I would go with POLOLU that offer good products at a reasonable price.

Hello gentlemen, I just read this post and have idea about using 3D ESC 40A from Hobbywing for rover. Using 3D ESC, the throttle stick is in the middle at neutral/zero rpm (but we can calibrate to adjust this condition). So we can move forward or backward from this neutral position. Other alternative is to use VEST ESC with brake regerating function. What do you think guys?

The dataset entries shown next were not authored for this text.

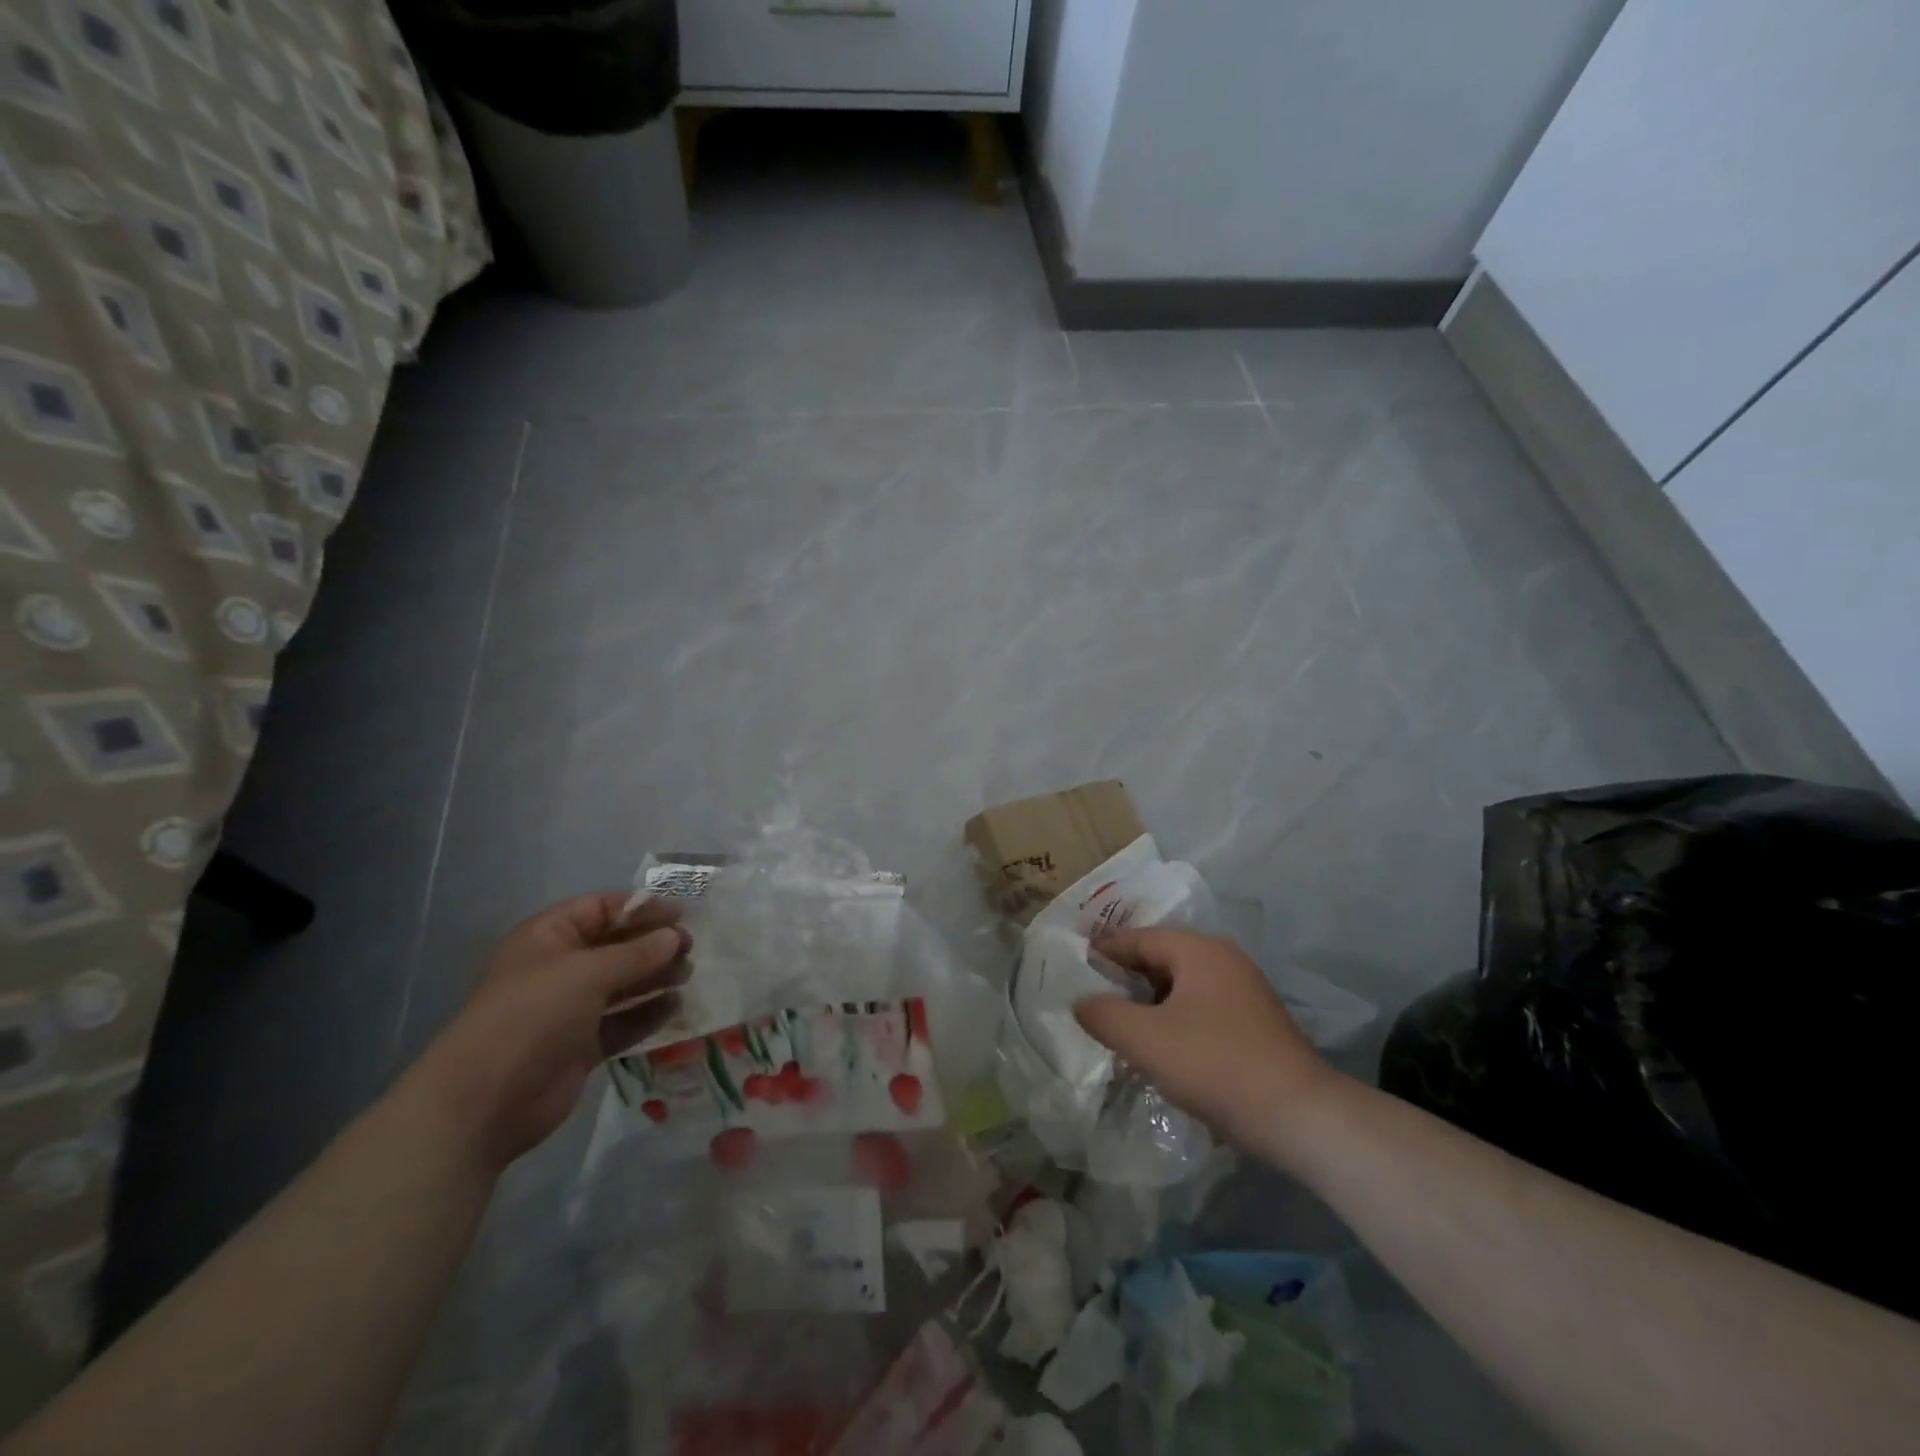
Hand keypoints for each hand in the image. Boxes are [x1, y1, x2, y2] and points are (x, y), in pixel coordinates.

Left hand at [413, 893, 691, 1171]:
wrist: (485, 1101)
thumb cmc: (532, 1015)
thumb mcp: (587, 973)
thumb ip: (636, 953)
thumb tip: (675, 937)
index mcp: (548, 938)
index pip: (600, 909)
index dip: (640, 908)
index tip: (680, 916)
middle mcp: (559, 969)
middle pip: (615, 946)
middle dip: (653, 945)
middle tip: (690, 949)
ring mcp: (570, 1009)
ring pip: (622, 984)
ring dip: (655, 978)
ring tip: (688, 976)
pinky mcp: (582, 1046)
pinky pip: (622, 1021)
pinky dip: (648, 1013)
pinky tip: (675, 1007)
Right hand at [1074, 928, 1333, 1156]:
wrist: (1300, 1117)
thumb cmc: (1214, 1065)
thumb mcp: (1145, 1039)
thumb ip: (1103, 1014)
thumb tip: (1081, 1001)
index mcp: (1198, 950)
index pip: (1138, 938)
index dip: (1103, 952)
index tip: (1073, 970)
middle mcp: (1224, 959)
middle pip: (1161, 959)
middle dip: (1125, 978)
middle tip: (1091, 999)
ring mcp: (1244, 991)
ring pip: (1181, 986)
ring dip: (1149, 1003)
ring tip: (1120, 1027)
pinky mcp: (1255, 1023)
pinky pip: (1201, 1008)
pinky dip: (1174, 1020)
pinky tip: (1161, 1049)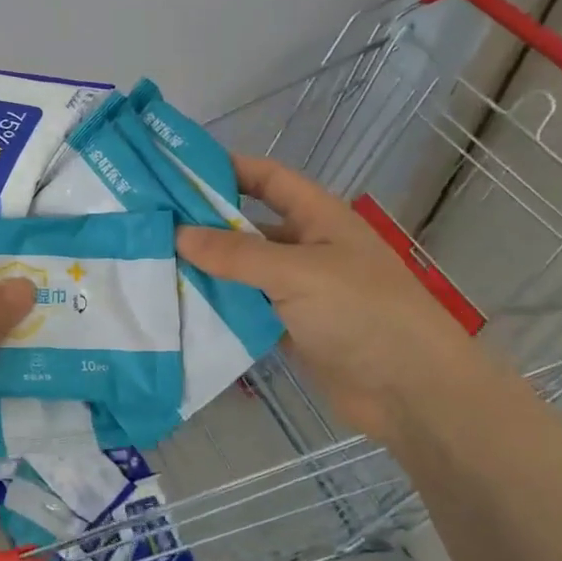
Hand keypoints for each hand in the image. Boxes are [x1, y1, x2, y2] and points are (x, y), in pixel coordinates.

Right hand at [176, 156, 489, 447]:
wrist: (411, 391)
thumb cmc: (362, 313)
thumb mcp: (298, 273)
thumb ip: (237, 254)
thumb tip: (178, 233)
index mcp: (318, 217)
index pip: (267, 178)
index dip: (226, 168)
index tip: (175, 170)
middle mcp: (307, 247)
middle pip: (249, 225)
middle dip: (205, 223)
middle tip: (151, 224)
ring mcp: (300, 290)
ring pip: (244, 271)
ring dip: (208, 269)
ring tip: (153, 265)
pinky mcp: (292, 328)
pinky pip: (248, 309)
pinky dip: (221, 308)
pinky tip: (181, 308)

Hi @ton999 a lot (most?) of blheli ESCs will support bidirectional (3d) mode - even my 4in1 typhoon32 supports bidirectional. I think the real problem is how to get the ESCs hooked up to motors/gears/wheels that support brushless ESCs (which is what pretty much all flight ESCs are). I’m still not really any wiser on that so far :slight_smile:

I think most any ESC can be set for neutral at mid stick. Every Brushed ESC for cars and trucks works that way.

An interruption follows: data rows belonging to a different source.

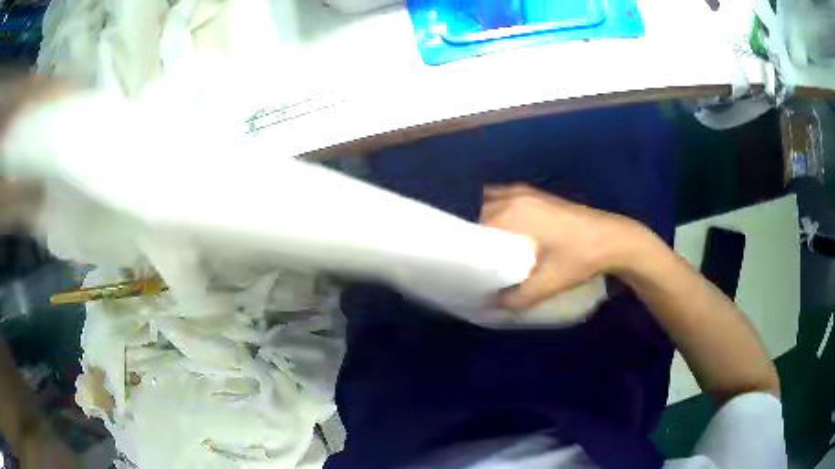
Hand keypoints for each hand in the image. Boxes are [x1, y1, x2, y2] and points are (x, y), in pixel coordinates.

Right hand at [480, 184, 646, 308]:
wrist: (613, 239)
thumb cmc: (580, 258)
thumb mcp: (548, 283)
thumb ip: (517, 296)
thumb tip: (492, 304)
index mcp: (513, 214)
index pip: (475, 228)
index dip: (468, 248)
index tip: (466, 267)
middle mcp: (515, 197)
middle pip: (481, 214)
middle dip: (475, 235)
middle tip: (475, 260)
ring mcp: (528, 192)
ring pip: (493, 203)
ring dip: (486, 221)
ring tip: (487, 247)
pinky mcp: (539, 195)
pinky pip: (507, 198)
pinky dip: (499, 210)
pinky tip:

https://www.thinkrc.com/faq/brushless-motors.php

at the end of the day it’s easier and cheaper to build with and control brushed motors for ground rover at our price point.

to build a three wheel rover with caster you will very likely need a brushed ESC (with two motor outputs), two brushed motors and a caster to pivot.

would really like for someone to prove me wrong but that’s the current state of the art for cheap and easy ground rovers as far as I know.

you can reuse the devFrame main frame, flight control, RC and sensors. so there is a bunch of overlap, but not as much as what i think you are hoping to achieve.

Yea, brushed motors are easy to implement and make a lot of sense for a rover. They are relatively inexpensive, provide low RPM power and will run wet, or underwater for that matter. Pair them with a RC Truck ESC, which are typically waterproof also, and you have simple power for your build.